▶ **SET OF TASKS**:
(1) In the passage about Harvey, what did his adversaries attack once his discovery could no longer be denied?
(2) Retype the passage about Harvey between "It would appear" and "his moral character.", inclusive.
(3) Extend the passage about Harvey, picking up right after its final sentence.

▶ **SOURCE PASSAGE**:

==========

It would appear that in every age the reluctance of mankind to reform their opinions has betrayed itself in the same way, and that the genius of discovery has a heavy penalty to endure a sort of tax to the demons of falsehood and ignorance, by way of compensation for the injuries they receive. Truths in all departments of research are so far akin, that every genius of evil bands with his fellows, as in a common cause, be the discovery of what sort it may, to stimulate the works of perversion and abuse. The demon of false science needs his tribute of distortion and sophistry; and the demon of profligacy must have his due in personal calumny and foul insinuation. Harvey did not escape the universal lot. When his discovery could no longer be gainsayed, the rancour of his adversaries was turned against his moral character.

==========

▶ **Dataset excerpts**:
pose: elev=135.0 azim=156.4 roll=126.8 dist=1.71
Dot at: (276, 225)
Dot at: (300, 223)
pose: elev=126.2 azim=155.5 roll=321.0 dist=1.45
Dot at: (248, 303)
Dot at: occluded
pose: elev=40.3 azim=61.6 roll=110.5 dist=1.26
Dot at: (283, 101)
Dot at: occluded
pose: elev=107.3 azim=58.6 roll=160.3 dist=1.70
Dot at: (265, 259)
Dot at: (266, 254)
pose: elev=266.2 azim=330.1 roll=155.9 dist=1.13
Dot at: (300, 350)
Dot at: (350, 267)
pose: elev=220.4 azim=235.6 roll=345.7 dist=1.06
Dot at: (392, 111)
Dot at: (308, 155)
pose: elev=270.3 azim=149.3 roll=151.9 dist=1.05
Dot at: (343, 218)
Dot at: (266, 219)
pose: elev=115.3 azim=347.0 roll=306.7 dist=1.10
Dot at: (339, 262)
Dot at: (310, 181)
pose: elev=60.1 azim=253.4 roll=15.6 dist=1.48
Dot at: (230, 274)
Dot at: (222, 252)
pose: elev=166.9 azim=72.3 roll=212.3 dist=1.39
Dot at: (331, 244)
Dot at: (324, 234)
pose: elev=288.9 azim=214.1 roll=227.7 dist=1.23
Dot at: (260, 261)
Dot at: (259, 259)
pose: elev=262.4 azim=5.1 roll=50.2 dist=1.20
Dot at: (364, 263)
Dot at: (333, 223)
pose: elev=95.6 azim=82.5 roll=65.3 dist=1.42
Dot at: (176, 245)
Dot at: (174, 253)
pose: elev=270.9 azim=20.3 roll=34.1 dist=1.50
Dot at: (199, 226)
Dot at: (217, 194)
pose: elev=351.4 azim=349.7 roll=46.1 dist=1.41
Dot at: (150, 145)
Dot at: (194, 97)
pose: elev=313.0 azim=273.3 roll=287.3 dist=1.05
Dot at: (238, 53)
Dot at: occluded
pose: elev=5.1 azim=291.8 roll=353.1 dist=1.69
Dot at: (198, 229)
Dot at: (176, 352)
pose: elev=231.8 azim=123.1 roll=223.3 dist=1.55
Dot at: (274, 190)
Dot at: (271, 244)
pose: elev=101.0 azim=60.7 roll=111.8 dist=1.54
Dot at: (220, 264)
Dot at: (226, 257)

==========

▶ **ACTIVITY ANSWERS**:
(1) His moral character.

(2)
It would appear that in every age the reluctance of mankind to reform their opinions has betrayed itself in the same way, and that the genius of discovery has a heavy penalty to endure a sort of tax to the demons of falsehood and ignorance, by way of compensation for the injuries they receive. Truths in all departments of research are so far akin, that every genius of evil bands with his fellows, as in a common cause, be the discovery of what sort it may, to stimulate the works of perversion and abuse. The demon of false science needs his tribute of distortion and sophistry; and the demon of profligacy must have his due in personal calumny and foul insinuation. Harvey did not escape the universal lot. When his discovery could no longer be gainsayed, the rancour of his adversaries was turned against his moral character.

(3)
We may inform the general reader, that the officebearers of the Royal Society of London declined to print the "Inquiry into the causes and effects of the Variola Vaccina" in its transactions; and in reply to Jenner's application, gave him the "friendly admonition, that, as he had gained some reputation by his former papers to the Royal Society, it was advisable not to print this, lest it injure his established credit."† Jenner was, therefore, obliged to publish his treatise for himself in 1798, confident that no patronage was needed for a work which promulgated a discovery of such incalculable utility.

* In the conclusion of his work, the learned author observes,-"That the fact of this pamphlet being anonymous should not impair its authority, as the original sources from which the statements are derived are cited;-and that our only reasons for withholding our name, is, that we would not have it coupled even in the way of opposition, with that of the author of "Homœopathy Unmasked."

† Moore, p. 20.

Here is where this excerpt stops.